## Supplied records

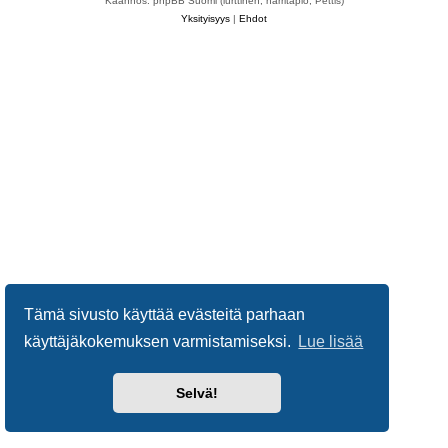
Käännös: phpBB Suomi (lurttinen, harritapio, Pettis)
Yksityisyys
|
Ehdot
Tämä sivusto käyttää evästeitä parhaan
käyttäjäkokemuksen varmistamiseksi.
Lue lisää
Selvä!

## What you are asked to do
Could you print exactly the lines from the one containing "Yksityisyys" through the last line of the records above?

## Exercise output
Yksityisyys
|
Ehdot
Tämä sivusto käyttää evästeitä parhaan
käyttäjäkokemuksen varmistamiseksi.
Lue lisää
Selvä!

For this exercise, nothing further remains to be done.